# Prompt:
Only one stretch of the data below is wanted: the lines starting at the one with "index dip: (864, 625)" and ending at the one with "middle mcp: (142, 221)", both included, given again exactly.

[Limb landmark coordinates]
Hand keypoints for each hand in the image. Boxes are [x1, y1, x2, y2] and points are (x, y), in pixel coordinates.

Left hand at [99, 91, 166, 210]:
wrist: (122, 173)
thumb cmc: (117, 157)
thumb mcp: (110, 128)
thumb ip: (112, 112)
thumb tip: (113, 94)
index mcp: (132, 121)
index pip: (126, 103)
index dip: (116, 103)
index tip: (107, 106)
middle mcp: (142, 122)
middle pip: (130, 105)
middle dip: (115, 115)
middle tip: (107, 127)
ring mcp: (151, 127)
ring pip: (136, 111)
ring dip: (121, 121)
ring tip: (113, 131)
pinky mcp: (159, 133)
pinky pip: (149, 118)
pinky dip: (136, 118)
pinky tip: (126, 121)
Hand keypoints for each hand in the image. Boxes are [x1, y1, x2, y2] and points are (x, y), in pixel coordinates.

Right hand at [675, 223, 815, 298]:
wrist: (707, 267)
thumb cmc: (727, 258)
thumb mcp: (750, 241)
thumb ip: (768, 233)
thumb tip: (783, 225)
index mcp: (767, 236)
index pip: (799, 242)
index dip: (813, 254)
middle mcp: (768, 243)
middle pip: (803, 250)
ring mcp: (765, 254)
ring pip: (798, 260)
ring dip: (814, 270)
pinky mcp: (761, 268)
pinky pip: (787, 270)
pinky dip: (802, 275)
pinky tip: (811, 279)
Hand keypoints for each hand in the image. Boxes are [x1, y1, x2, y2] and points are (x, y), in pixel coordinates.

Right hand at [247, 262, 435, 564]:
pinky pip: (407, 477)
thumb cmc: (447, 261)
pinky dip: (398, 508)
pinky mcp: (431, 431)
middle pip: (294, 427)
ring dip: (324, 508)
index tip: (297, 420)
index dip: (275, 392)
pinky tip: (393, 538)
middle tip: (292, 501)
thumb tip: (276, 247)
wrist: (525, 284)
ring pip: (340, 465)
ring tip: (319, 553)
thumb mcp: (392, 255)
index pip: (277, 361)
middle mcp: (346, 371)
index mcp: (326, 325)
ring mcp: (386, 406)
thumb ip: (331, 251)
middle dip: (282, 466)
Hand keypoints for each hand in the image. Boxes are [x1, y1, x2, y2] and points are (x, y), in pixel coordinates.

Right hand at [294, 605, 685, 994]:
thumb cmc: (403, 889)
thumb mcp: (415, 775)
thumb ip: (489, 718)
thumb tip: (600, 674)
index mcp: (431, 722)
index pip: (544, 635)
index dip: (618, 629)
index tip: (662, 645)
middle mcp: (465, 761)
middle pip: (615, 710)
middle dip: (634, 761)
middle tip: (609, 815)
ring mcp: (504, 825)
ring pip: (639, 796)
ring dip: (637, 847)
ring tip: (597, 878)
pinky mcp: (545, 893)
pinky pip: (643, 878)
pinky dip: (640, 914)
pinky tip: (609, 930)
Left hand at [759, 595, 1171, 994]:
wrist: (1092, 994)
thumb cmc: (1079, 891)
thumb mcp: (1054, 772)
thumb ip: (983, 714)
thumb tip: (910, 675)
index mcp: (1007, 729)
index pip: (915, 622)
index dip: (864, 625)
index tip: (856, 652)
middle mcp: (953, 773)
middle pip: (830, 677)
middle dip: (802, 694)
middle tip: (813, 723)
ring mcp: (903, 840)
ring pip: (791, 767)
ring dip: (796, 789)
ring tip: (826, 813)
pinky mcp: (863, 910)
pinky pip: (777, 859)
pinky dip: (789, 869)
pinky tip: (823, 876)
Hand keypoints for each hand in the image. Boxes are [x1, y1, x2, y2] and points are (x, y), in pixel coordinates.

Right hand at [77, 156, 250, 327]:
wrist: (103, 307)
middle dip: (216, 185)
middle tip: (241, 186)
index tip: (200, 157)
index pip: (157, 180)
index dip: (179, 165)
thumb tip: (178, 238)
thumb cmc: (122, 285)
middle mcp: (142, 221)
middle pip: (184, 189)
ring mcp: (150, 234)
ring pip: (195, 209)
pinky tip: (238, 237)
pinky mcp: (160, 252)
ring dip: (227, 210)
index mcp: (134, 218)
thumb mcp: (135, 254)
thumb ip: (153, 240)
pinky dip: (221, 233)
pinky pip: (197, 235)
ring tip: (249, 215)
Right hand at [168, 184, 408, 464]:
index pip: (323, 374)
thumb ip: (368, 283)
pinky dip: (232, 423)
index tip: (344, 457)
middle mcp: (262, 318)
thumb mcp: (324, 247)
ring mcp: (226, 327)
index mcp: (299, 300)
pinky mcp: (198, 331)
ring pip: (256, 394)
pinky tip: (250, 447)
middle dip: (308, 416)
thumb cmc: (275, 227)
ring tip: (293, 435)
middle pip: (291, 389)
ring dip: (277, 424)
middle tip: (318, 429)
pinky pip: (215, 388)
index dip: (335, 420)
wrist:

# Answer:
index dip: (864, 625)
index tip: (856, 652)
middle mcp: (953, 773)
middle pip: (830, 677)
middle dip: (802, 694)
middle tip: (813, 723)
ring mcp: (903, 840)
ring pip: (791, 767)
ring dip: (796, 789)
ring tip: (826, 813)
pinky mcp: (863, 910)
pinky pip: (777, 859)
pinky dip: (789, 869)
pinky tip: (823, 876)
Hand keypoints for each hand in the image. Boxes are [x1, y1, x2, y2] and points are (x, y), in pixel coordinates.

Right hand at [77, 156, 250, 327]:
wrist: (103, 307)
middle dip: (216, 185)
middle tip: (241, 186)
index tip: (200, 157)
index pip: (157, 180)
index dip: (179, 165)
thumb tip: (178, 238)
thumb cmc: (122, 285)
middle mcp: (142, 221)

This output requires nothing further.